Mais on voyait bien que c’était seulement de la part de Gabriel une façon de parler, et qu’au contraire l’affaire, d’un bout à l’autre, lui causait un plaisir extrême ; car le peuple continuant son tapage au dehors, et redoublant ses acclamations comme s’il venait de prendre des gosiers de rechange, capables de durer au moins une quinzaine, il envoya chercher Grip au second étage ; Grip était revenu sur le dos de son maître et avait reconnu les faveurs de la multitude en tirant du sang de chaque doigt qui s’aventurait à la portée de son bec. Alors, prenant l’oiseau sur son bras, il se présenta lui-même à la fenêtre du premier et agita encore son chapeau, si bien que cette fois il ne tenait plus qu’à un fil entre les quatre doigts et le pouce.

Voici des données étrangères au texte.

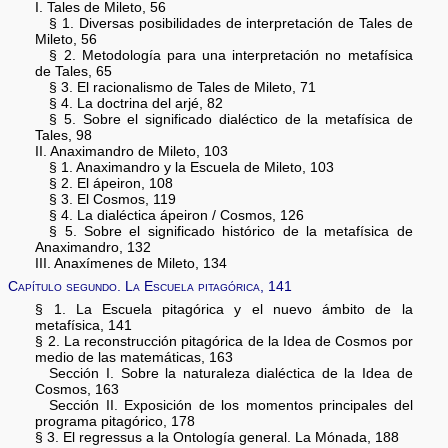
I. Tales de Mileto, 56
§ 1. Diversas posibilidades de interpretación de Tales de
Mileto, 56
§ 2. Metodología para una interpretación no metafísica
de Tales, 65
§ 3. El racionalismo de Tales de Mileto, 71
§ 4. La doctrina del arjé, 82
§ 5. Sobre el significado dialéctico de la metafísica de
Tales, 98
II. Anaximandro de Mileto, 103
§ 1. Anaximandro y la Escuela de Mileto, 103
§ 2. El ápeiron, 108
§ 3. El Cosmos, 119
§ 4. La dialéctica ápeiron / Cosmos, 126
§ 5. Sobre el significado histórico de la metafísica de
Anaximandro, 132
III. Anaxímenes de Mileto, 134
Capítulo segundo. La Escuela pitagórica, 141
§ 1. La Escuela pitagórica y el nuevo ámbito de la
metafísica, 141
§ 2. La reconstrucción pitagórica de la Idea de Cosmos por
medio de las matemáticas, 163
Sección I. Sobre la naturaleza dialéctica de la Idea de
Cosmos, 163
Sección II. Exposición de los momentos principales del
programa pitagórico, 178
§ 3. El regressus a la Ontología general. La Mónada, 188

Cette démonstration ayant été accueillie par des vivat mérités, et le silence s’étant un peu rétabli, il les remercia de leur sympathie, et, prenant la liberté de les informer qu’il y avait quelqu’un de malade dans la maison, il leur proposa trois hourras en faveur du roi Georges, trois autres en faveur de la vieille Angleterre, puis trois autres en faveur de n’importe qui, pour la clôture. La foule y consentit, en substituant seulement le nom de Gabriel Varden dans le hourra de n’importe qui, et en lui en donnant un de plus, pour faire la bonne mesure ; puis elle se dispersa pleine de bonne humeur. Ainsi finit la cérémonie.

Toutes les félicitations échangées parmi les habitants de la Clef-d’Or, quand on les eut laissés tranquilles ; le débordement de joie et de bonheur qu’ils ressentaient ; la difficulté où Barnabé en personne se trouvait de l’exprimer autrement qu’en allant comme un fou de l’un à l’autre, jusqu’à ce qu’enfin, ayant recouvré plus de calme, il vint s’étendre par terre auprès de la couche de sa mère, et y tomba dans un profond sommeil : tout cela n’a pas besoin de se dire ; heureusement, car ce ne serait pas facile à décrire, si c’était nécessaire à notre récit.

Avant de quitter cette scène charmante, nous ferons bien de jeter un coup d’œil sur un tableau plus sombre et d’un genre tout différent, qui, cette nuit-là même, avait eu un petit nombre de spectateurs.

C’était dans un cimetière, à l’heure de minuit ; il n’y avait d’autres assistants qu’Édouard Chester, un ministre, un fossoyeur, et les quatre porteurs d’une bière grossière. Ils se tenaient tous debout autour d’une fosse nouvellement creusée, et l’un des porteurs tenait à la main une lanterne sourde, la seule lumière qui éclairât ces lieux funèbres, pour répandre sa faible lueur sur le livre d’offices. Il la plaça un moment sur le cercueil, avant de la descendre avec l’aide de ses compagnons. Le couvercle de la bière ne portait aucune inscription.

La terre humide retomba avec un bruit solennel sur la dernière demeure de cet homme sans nom ; et le bruit du gravier laissa un triste écho même dans l’oreille endurcie de ceux qui l’avaient porté à son dernier asile. La fosse fut remplie jusqu’au haut, puis aplanie en piétinant dessus, et ils s’en allèrent tous ensemble.

« Vous ne l’avez jamais vu de son vivant ? demanda le ministre à Édouard.

— Pardon, souvent, mais il y a bien des années, et je ne me doutais pas que ce fût mon frère.

— Jamais depuis ?

— Jamais. J’ai voulu le voir hier, mais il s’y est refusé obstinément, malgré les instances répétées que j’ai fait faire auprès de lui.

— Et il a refusé de vous voir ? Il fallait que ce fût un cœur endurci et dénaturé.

— Croyez-vous ?

— Vous avez l’air de n’être pas de mon avis ?

— En effet. Nous entendons tous les jours le monde s’étonner de voir ce qu’il appelle des monstres d’ingratitude. Ne dirait-on pas qu’il s’attendait plutôt à voir partout des monstres d’affection, comme si c’était la chose la plus naturelle ? »

Cependant ils étaient arrivés à la porte de la grille. Là ils se souhaitèrent bonne nuit, et s’en retournèrent chacun chez soi.